Poverty? The symptoms of post-traumatic stress 
injuries or traumatic brain injuries often make 
getting and keeping a job an insurmountable 
challenge. The New York Times reported last week 
that though veterans make up only 11 percent of 
the adult population, they make up 26 percent of 
the homeless. If that doesn't translate into 
despair, neglect and poverty, well, I'm not sure 
the distinction is one worth quibbling about.

There is a particularly terrible irony in the 
relationship between suicide bombers and the 
suicides of American soldiers and veterans. With 
the possible exception of some few sadists and 
psychopaths, Americans don't enlist in the 
military because they want to kill civilians. And 
they don't sign up with the expectation of 
killing themselves. How incredibly sad that so 
many end up dying of remorse for having performed 
acts that so disturb their sense of moral 
selfhood that they sentence themselves to death.
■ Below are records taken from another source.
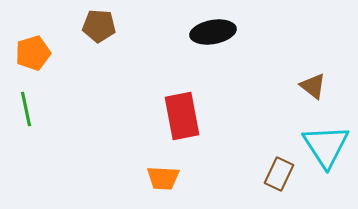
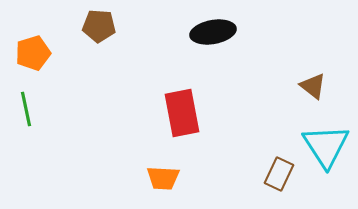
red rectangle: moved 3 px up
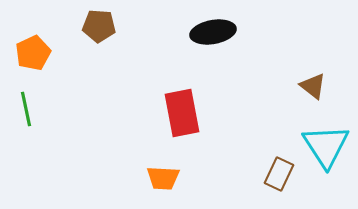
orange pentagon: rotated 8 degrees counterclockwise
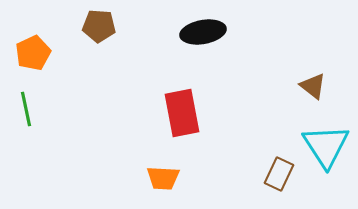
black ellipse: moved 10 px left
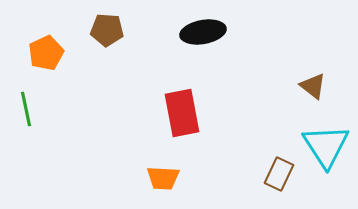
brown pentagon: moved 8 px right, 4 px down
orange pentagon: moved 13 px right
There is something so smugly superior in the way 
we talk about suicide bombers and the cultures 
that produce them. But here is an unsettling 
thought. In 2005, 6,256 American veterans took 
their own lives. That same year, there were about 
130 documented deaths of suicide bombers in 
Iraq.* Do the math. That's a ratio of 50-to-1. So 
who is it that is most effectively creating a 
culture of suicide and martyrdom? If George Bush 
is right, that it is despair, neglect and poverty 
that drive people to such acts, then isn't it 
worth pointing out that we are doing a far better job?
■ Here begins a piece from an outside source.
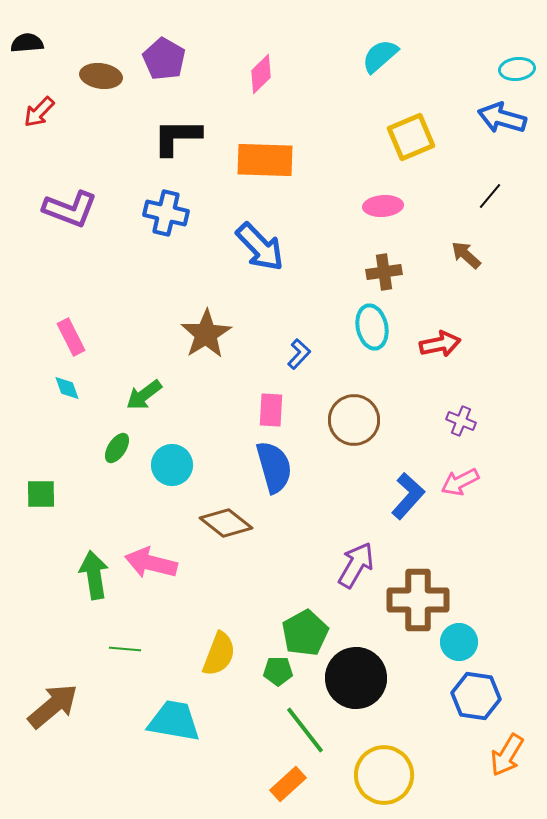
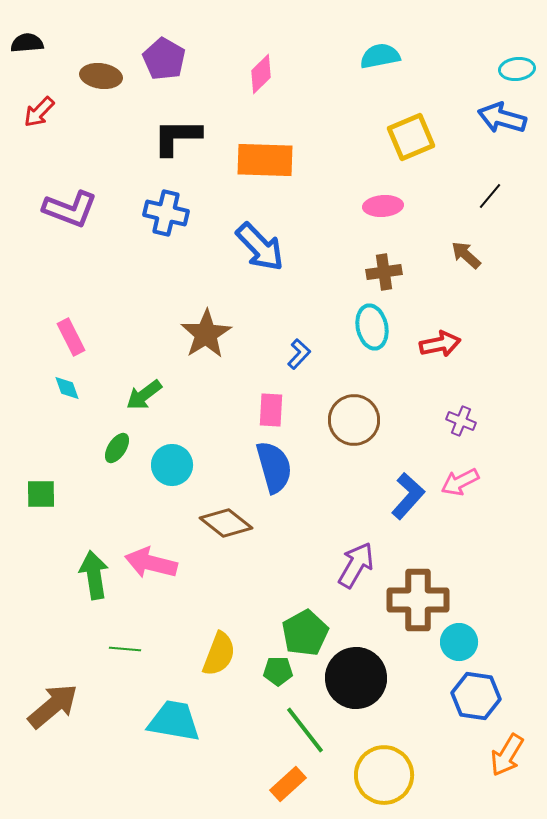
cyan semicircle at (380, 56): rotated 30 degrees clockwise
*I say "about" because in the aftermath of a 
suicide bombing, it is often very difficult for 
observers to determine how many individual bodies have been blown to pieces.

Penny Coleman is the widow of a Vietnam veteran 
who took his own life after coming home. Her 
latest book, Flashback: Posttraumatic Stress 
Disorder, Suicide and the Lessons of War, was 
released on Memorial Day, 2006. Her blog is Flashback.